Parapsychology appears to be very healthy as the moment; at least in the U.K. Professor Bernard Carr pointed out in a recent article that 16 separate universities have some form of parapsychology, and the AQA has added anomalistic psychology to their A-Level qualification. Also, the Higher Education Academy (HEA) is in the process of forming a Special Interest Group in the teaching of parapsychology in Higher Education institutions (something I am involved with). All of these indicate that parapsychology has a future in higher education.

But parapsychology is an odd discipline in many ways. One of its strangest characteristics is that it is the study of anomalies, which are inherently defined by what other areas of academia consider to be anomalistic.
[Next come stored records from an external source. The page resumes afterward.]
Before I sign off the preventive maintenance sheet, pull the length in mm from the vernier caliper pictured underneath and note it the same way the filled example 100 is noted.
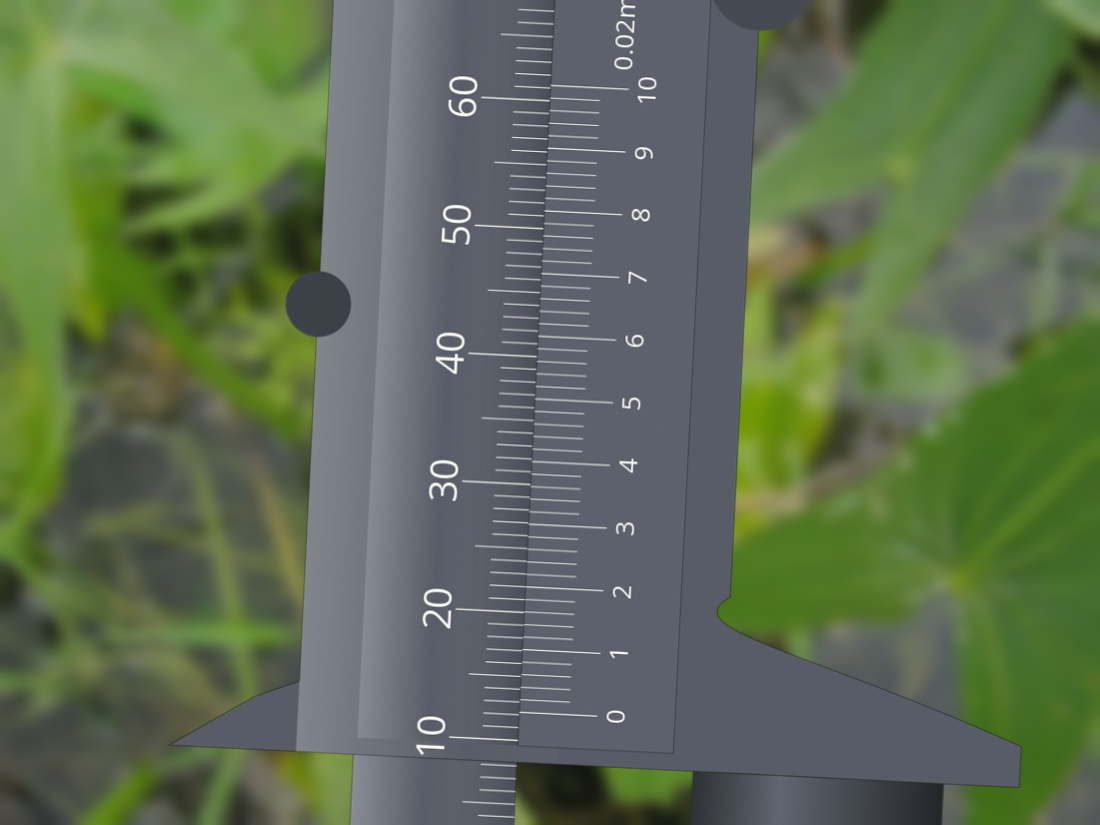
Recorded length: 12.2
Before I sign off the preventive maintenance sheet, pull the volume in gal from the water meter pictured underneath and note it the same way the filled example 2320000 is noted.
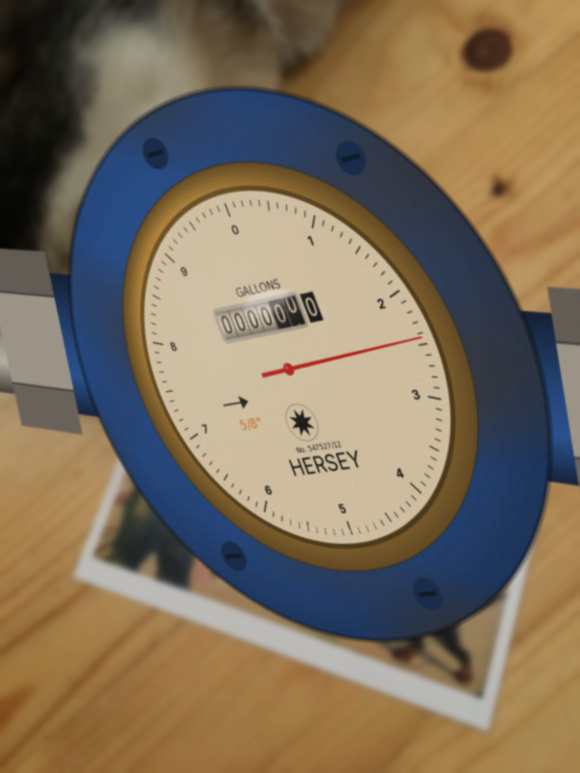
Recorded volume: 2.4
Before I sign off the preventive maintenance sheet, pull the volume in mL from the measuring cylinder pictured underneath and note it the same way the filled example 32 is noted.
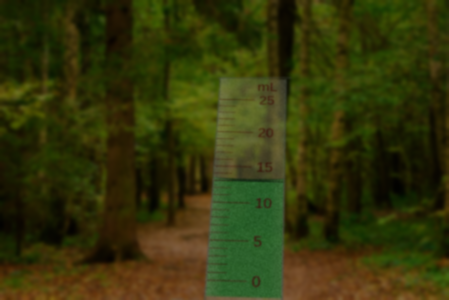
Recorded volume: 13
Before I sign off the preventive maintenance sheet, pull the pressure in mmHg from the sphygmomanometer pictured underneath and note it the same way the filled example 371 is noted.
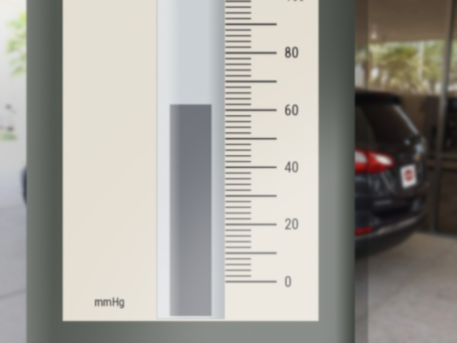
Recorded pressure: 62
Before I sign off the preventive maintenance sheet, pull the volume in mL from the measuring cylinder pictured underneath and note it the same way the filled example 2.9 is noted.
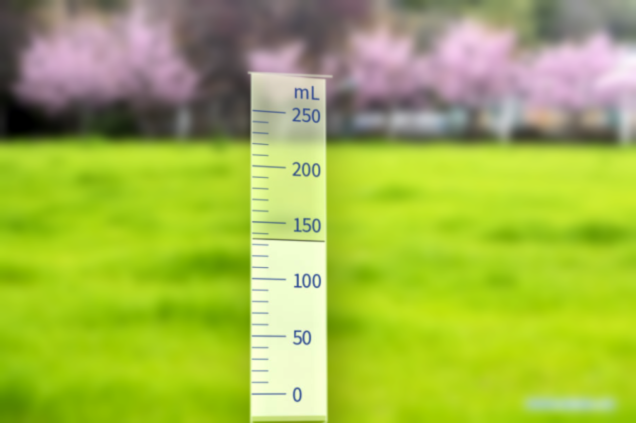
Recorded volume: 135
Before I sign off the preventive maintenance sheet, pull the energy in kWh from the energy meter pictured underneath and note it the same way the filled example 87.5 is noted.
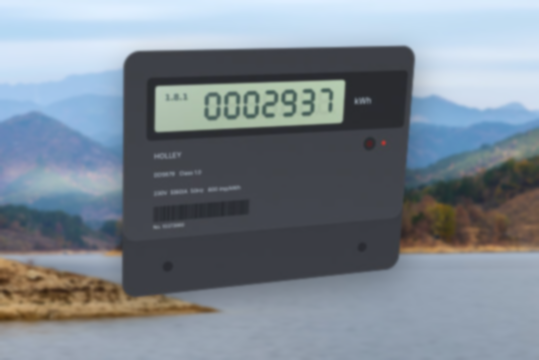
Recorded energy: 2937
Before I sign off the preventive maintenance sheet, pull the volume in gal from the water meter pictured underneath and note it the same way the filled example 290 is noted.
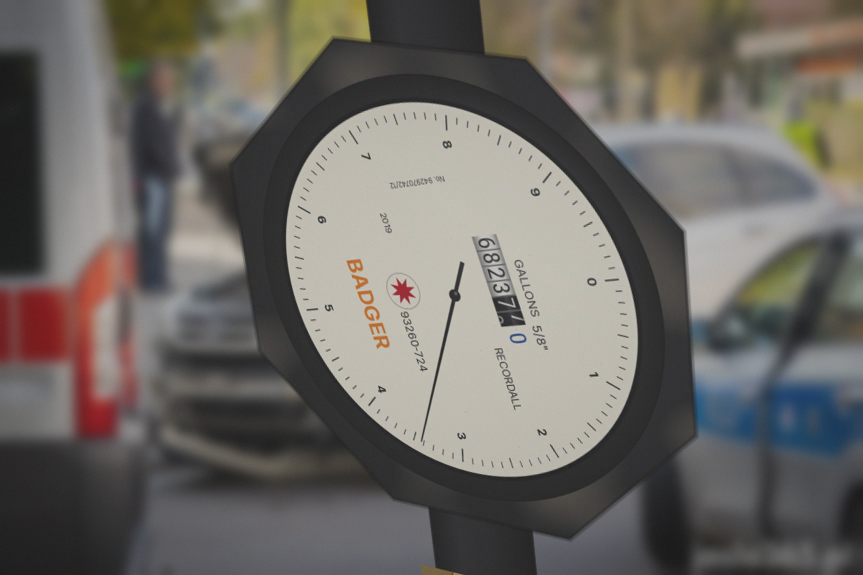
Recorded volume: 6823773.4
Therefore I wonder if parapsychology will gradually be absorbed by other areas such as psychology or physics as the phenomena are slowly explained either as statistical, methodological or psychological variables, or as our understanding of the world expands to encompass these phenomena. However, saying that, there will always be a frontier of anomalies to attempt to explain – it all depends if exploring these are defined as being under the purview of a field called “parapsychology”. There are plenty of “anomalies” that don’t come under this heading.

Your PhD thesis was entitled “The Electrophysiological Processing of Remote Staring Detection”. What does this mean? And what did you discover?
A paper on the core elements of my PhD work that I presented at the last Parapsychological Association Convention in Winchester was reviewed by Bryan Williams for the blog Public Parapsychology (http://publicparapsychology.blogspot.com/2009/02/brain-response-to-remote-stare.html). In essence, during my PhD research I was attempting to examine what brain activity might be associated with remote staring detection. This is a phenomenon that many people report when they feel as if they are being watched by other people, even though there should ostensibly be no reason for them to tell if they are being watched.

I examined this by putting two people into an experimental situation where they were in different rooms, with one of them (the starer) watching the other (the staree) at random intervals via a computer-controlled CCTV system. During this time, I measured a variety of electrophysiological variables from the stare, such as their electrical brain activity (electroencephalography, or EEG) and their general physiological arousal (via skin conductance).

Over a series of three experiments I found an interesting effect. Remote staring detection did not appear to have any brain activity associated with it on its own, but appeared to modulate the brain activity associated with the processing of other stimuli. But a strange effect in the third experiment led me to suspect some form of artefact was present: essentially there appeared to be a “remote staring effect” even when no starer was present! A final simulation study did find evidence of a tiny artefact that suggested we are very sensitive to extremely small changes between stimuli in experiments. This could have important implications for psychophysics and cognitive neuroscience.

What started out as a parapsychology PhD ended-up being one that focused more upon methodology in psychophysics.


Any other interesting research projects on the boil?
Not a great deal at the moment. I’ve been spending most of my time getting settled-in at the University of Derby and writing lectures! But I have just managed to secure a small amount of funding to conduct a study examining Decision Augmentation Theory (DAT), but I’m keeping the details quiet for now!